28 Mayıs 2011 Cumartesi

Liman

Batı limanından yanaşıyordu gemi. İnmek için yanaşmasını bekleyen iki - üç kişi zincirlere tutunuyordu düşmemek için. Bu arada gemi ne kadar yavaş davranıyorsa yanaşmak için, aynı gemi gibi yavaşça yaklaşıyordu tıknaz, siyah giyimli bir adam iskele babasına doğru. Elini uzattı gemideki meslektaşına, diğeri de halatı ona doğru fırlattı. Martılar yağmurda gemilere uyguladığı taciz uçuşlarını bırakmış sığınacak bir yer ararken, ellerindeki halatlarla iskele babalarını boğmaya çalışan o iki adam gibi, inmek için bekleyen bir avuç insan gibi, yağmurun sesi yüzünden öyleymiş gibi görünen gemi gibi sessizdiler. Sus cezasına çarptırılmıştı her şey. Sadece denizin, gemi ve iskeleyle arasında sıkışan suları gürültü yapabiliyordu o an ve yağmur; sinirlerin boşanmış, bacakları gevşemiş biçimde iki gözü iki çeşme yağan yağmur. Buna rağmen, hiç de hareketli bir gününde değildi deniz. Yağmur yağıyordu ama yüzmetrelerce yukarda nereden bırakılıyorlarsa aynı yere düşüyorlardı damlalar. Rüzgar yoktu. Geminin bayrakları demirden yapılmış görünüyordu; kıyıya yanaşmak için tepinen koskoca gövdeye rağmen milim oynamıyordu yerinden.

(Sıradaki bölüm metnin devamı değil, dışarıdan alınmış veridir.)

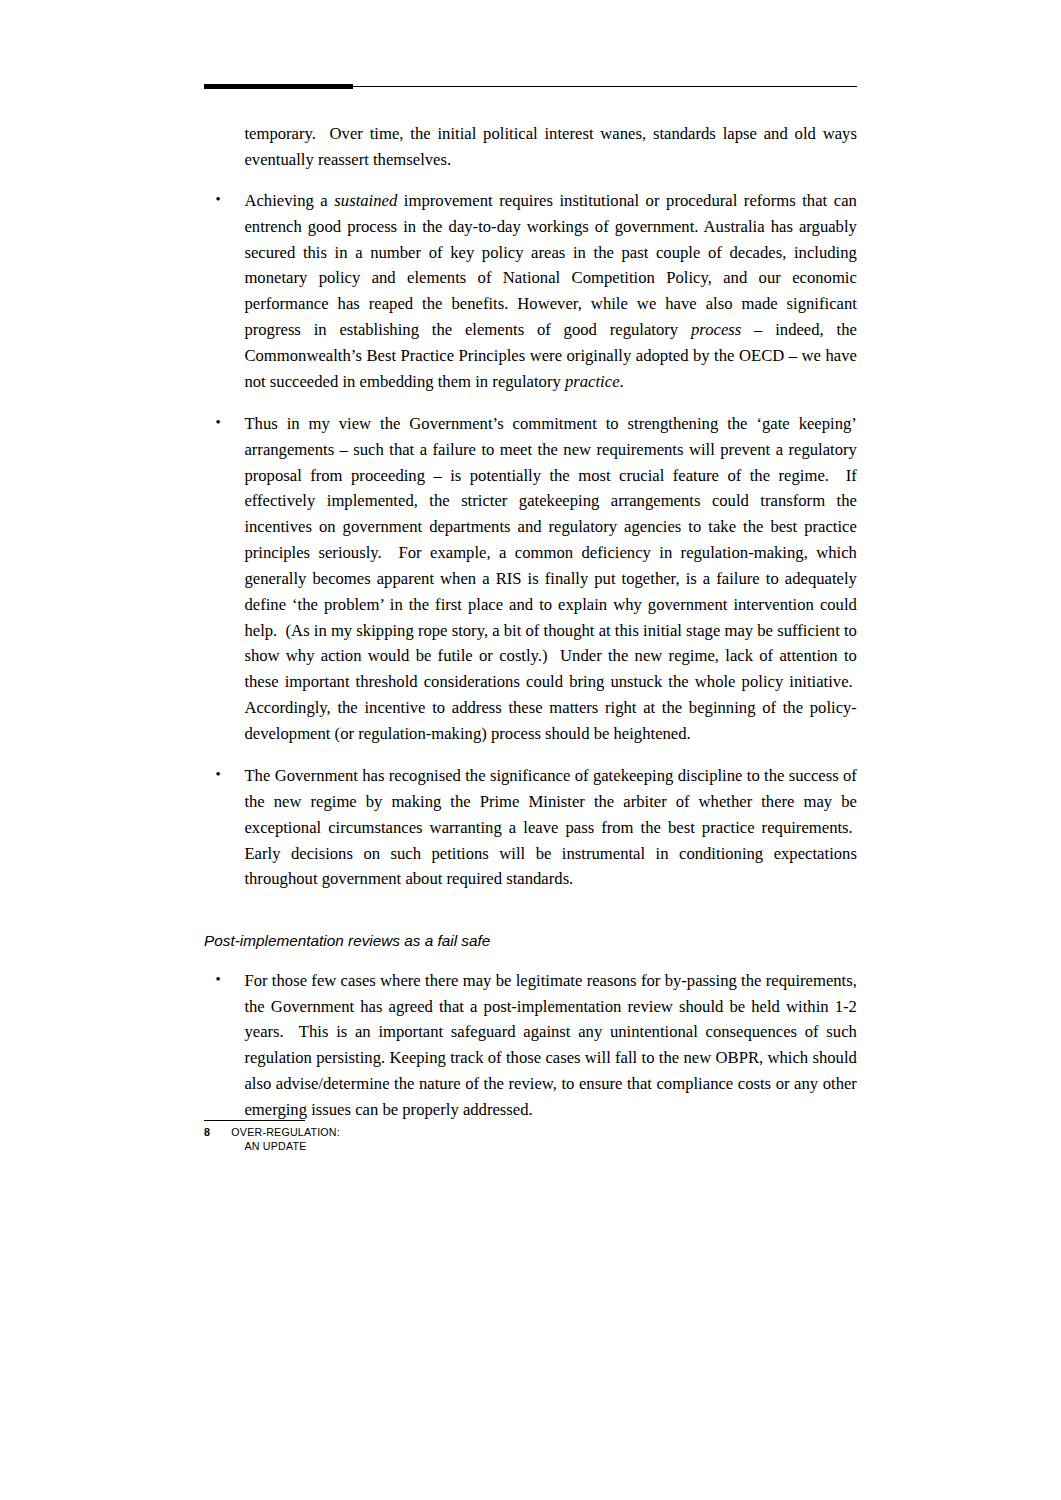temporary. Over time, the initial political interest wanes, standards lapse and old ways eventually reassert themselves.
Achieving a sustained improvement requires institutional or procedural reforms that can entrench good process in the day-to-day workings of government. Australia has arguably secured this in a number of key policy areas in the past couple of decades, including monetary policy and elements of National Competition Policy, and our economic performance has reaped the benefits. However, while we have also made significant progress in establishing the elements of good regulatory process – indeed, the Commonwealth’s Best Practice Principles were originally adopted by the OECD – we have not succeeded in embedding them in regulatory practice.
Thus in my view the Government’s commitment to strengthening the ‘gate keeping’ arrangements – such that a failure to meet the new requirements will prevent a regulatory proposal from proceeding – is potentially the most crucial feature of the regime. If effectively implemented, the stricter gatekeeping arrangements could transform the incentives on government departments and regulatory agencies to take the best practice principles seriously. For example, a common deficiency in regulation-making, which generally becomes apparent when a RIS is finally put together, is a failure to adequately define ‘the problem’ in the first place and to explain why government intervention could help. (As in my skipping rope story, a bit of thought at this initial stage may be sufficient to show why action would be futile or costly.) Under the new regime, lack of attention to these important threshold considerations could bring unstuck the whole policy initiative. Accordingly, the incentive to address these matters right at the beginning of the policy-development (or regulation-making) process should be heightened.
The Government has recognised the significance of gatekeeping discipline to the success of the new regime by making the Prime Minister the arbiter of whether there may be exceptional circumstances warranting a leave pass from the best practice requirements. Early decisions on such petitions will be instrumental in conditioning expectations throughout government about required standards.
Post-implementation reviews as a fail safe
For those few cases where there may be legitimate reasons for by-passing the requirements, the Government has agreed that a post-implementation review should be held within 1-2 years. This is an important safeguard against any unintentional consequences of such regulation persisting. Keeping track of those cases will fall to the new OBPR, which should also advise/determine the nature of the review, to ensure that compliance costs or any other emerging issues can be properly addressed.
8 OVER-REGULATION:
AN UPDATE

İki güçlü kuvvetli adam halatları hızla doluyorlardı babaların boynuna. İkisi de aynı anda bir sağa bir sola yatıyor, önlerinde duran babalara işkence ediyorlardı. İkisinin işinin bitmesine yakın, o kocaman gemi kendini kurtaramayacağını anlayınca halatlardan, halatlar el verdiğince suyun hareketine bıraktı kendini. İskeledeki adam o arada getirmişti zaten küçük tahta köprüyü. Şemsiye almayı akıl edemeyenler, başlarına ellerine ne geçiyorsa siper ederek acele adımlarla geçtiler taş çatlasa iki adım uzunluktaki demir kenarlıklı seyyar köprüden. Denizle haşır neşir olan her şey gibi o küçük köprü de aşınmıştı, kurna taşına benziyordu hali. İskeleye ayak basmaya çalışanlardan yalnızca birinin ayağı kaymadı.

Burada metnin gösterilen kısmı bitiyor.